Mr. Lindberg spent decades explaining that it was his patrol, not the one captured in the famous Associated Press photograph by Joe Rosenthal, that raised the first flag as U.S. forces fought to take the Japanese island.
In the late morning of Feb. 23, 1945, Mr. Lindberg fired his flame-thrower into enemy pillboxes at the base of Mount Suribachi and then joined five other Marines fighting their way to the top. He was awarded the Silver Star for bravery.
“Two of our men found this big, long pipe there,” he said in an interview with the Associated Press in 2003. “We tied the flag to it, took it to the highest spot we could find and we raised it.
“Down below, the troops started to cheer, the ship’s whistles went off, it was just something that you would never forget,” he said. “It didn’t last too long, because the enemy started coming out of the caves.”
The moment was captured by Sgt. Lou Lowery, a photographer from the Marine Corps‘ Leatherneck magazine. It was the first time a foreign flag flew on Japanese soil, according to the book “Flags of Our Fathers,” by James Bradley with Ron Powers. Mr. Bradley’s father, Navy corpsman John Bradley, was one of the men in the famous photo of the second flag-raising.
“We thought it would be a slaughterhouse up on Suribachi,” Mr. Lindberg said in the book. “I still don’t understand why we were not attacked.”
Three of the men in the first raising never saw their photos. They were among the more than 6,800 U.S. servicemen killed in the five-week battle for the island.
By Mr. Lindberg’s account, his commander ordered the first flag replaced and safeguarded because he worried someone would take it as a souvenir. Mr. Lindberg was back in combat when six men raised the second, larger flag about four hours later.
Mr.
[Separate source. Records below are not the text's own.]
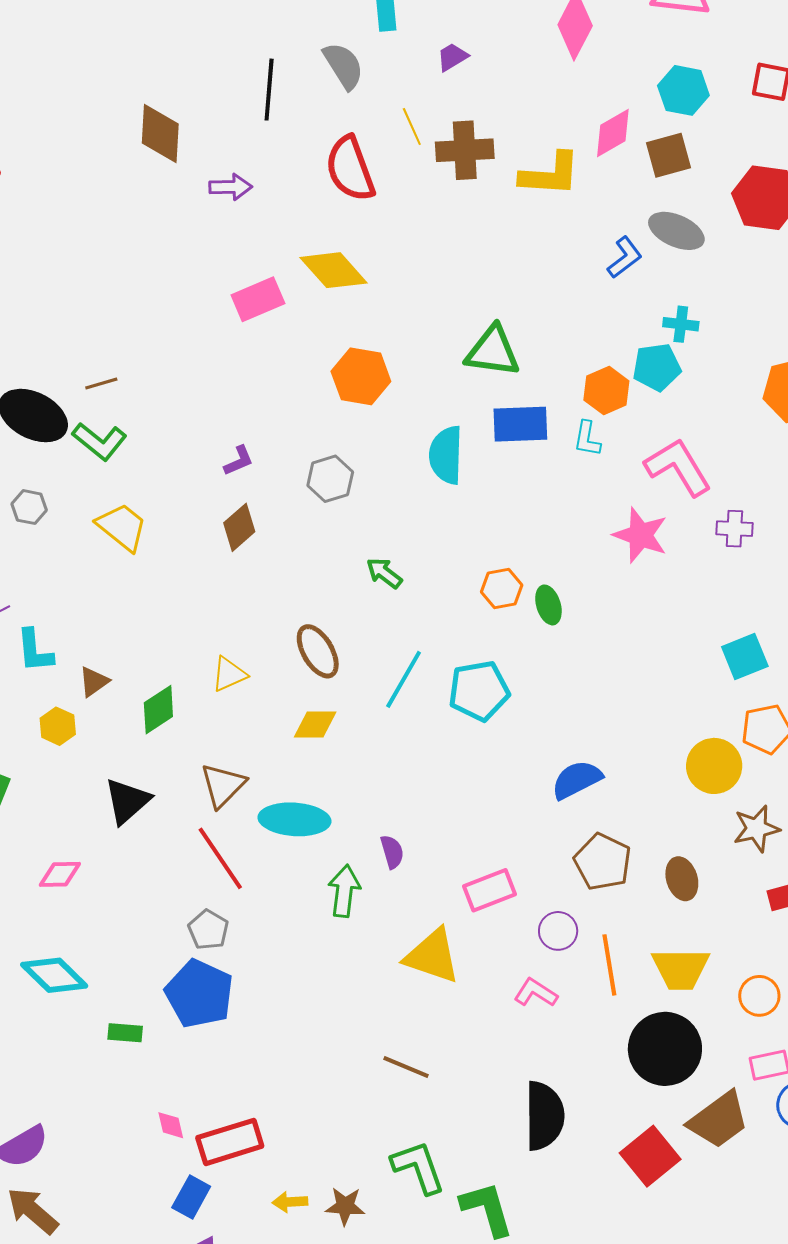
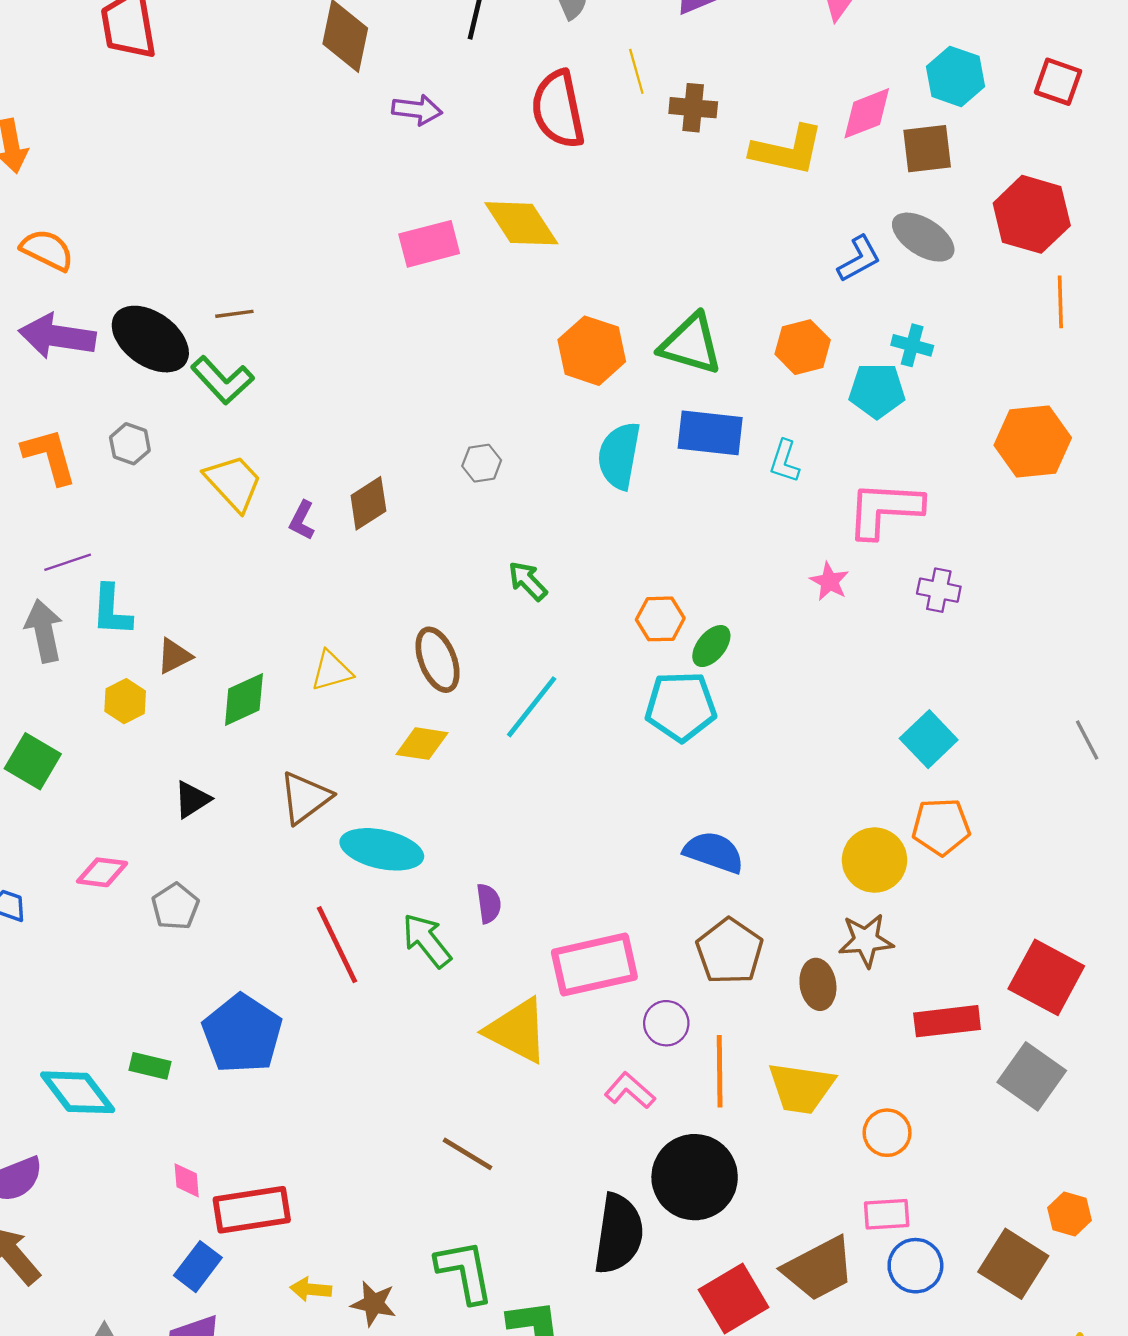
brown cross: (465, 150) -> (693, 108), size x0.7
orange hexagon: (361, 376) -> (592, 351), moved
orange hexagon: (606, 390) -> (803, 347), moved
purple L-shape: (239, 461) -> (302, 520), moved, turned 132
pink L-shape: (678, 467) -> (884, 509), turned -64
gray hexagon: (330, 479) -> (482, 463), size x0.7
pink star: (640, 535) -> (829, 581), size x0.6
green ellipse: (548, 605) -> (711, 646), turned 48
cyan square: (745, 656) -> (929, 739), turned -30
cyan pentagon: (479, 691) -> (681, 706), moved
blue semicircle: (577, 780) -> (714, 852), turned 38
black triangle: (127, 801) -> (192, 799), size x0.7
brown star: (756, 829) -> (866, 940), moved
red line: (220, 858) -> (337, 945), moved
pink rectangle: (490, 890) -> (594, 965), size x1.4
green arrow: (344, 891) -> (427, 940), turned -54
gray pentagon: (208, 930) -> (175, 906), moved
cyan diamond: (54, 975) -> (78, 1092), moved
black circle: (665, 1049) -> (695, 1177), moved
Rosenthal, who died last year, always denied accusations that he staged the photo, and he never said it depicted the first raising of a flag over the island.
Mr. Lindberg was shot through the arm on March 1 and evacuated.
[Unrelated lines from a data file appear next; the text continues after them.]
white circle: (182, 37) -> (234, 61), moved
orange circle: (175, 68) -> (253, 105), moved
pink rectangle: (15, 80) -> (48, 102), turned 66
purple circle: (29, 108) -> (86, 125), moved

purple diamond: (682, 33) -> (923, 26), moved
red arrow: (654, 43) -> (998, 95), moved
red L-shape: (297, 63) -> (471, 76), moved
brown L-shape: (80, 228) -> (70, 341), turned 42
After his discharge in January 1946, Mr. Lindberg — no relation to aviator Charles Lindbergh — went home to Grand Forks, N.D. He moved to Richfield in 1951 and became an electrician.
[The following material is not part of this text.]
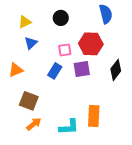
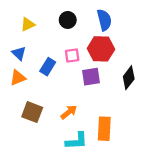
blue semicircle: (106, 14) -> (104, 20), moved
blue triangle: (31, 43) -> (19, 53), moved, turned -32
blue rectangle: (55, 71) -> (48, 67), moved
orange arrow: (34, 124) -> (69, 112), moved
No one, he said, believed him when he said he raised the first flag at Iwo Jima. “I was called a liar,” he said. In 1954, he was invited to Washington for the dedication of the Marine memorial. It carried the names of the second group of flag-raisers, but not the first.
He spent his final years trying to raise awareness of the first flag-raising, speaking to veterans groups and at schools. He sold autographed copies of Sgt. Lowery’s photos through catalogs.
A back room in his neat house was filled with souvenirs of the battle, including a mural based on one of Sgt. Lowery’s photos. Prints of the photos were kept handy for visitors, and Mr. Lindberg’s Silver Star and Purple Heart were in little boxes on a side table.
The Minnesota Legislature passed a resolution in Mr. Lindberg’s honor in 1995. His face appears on a huge mural in Long Prairie of the battle for Iwo Jima, and his likeness is etched into the black granite walls of Soldiers Field in Rochester.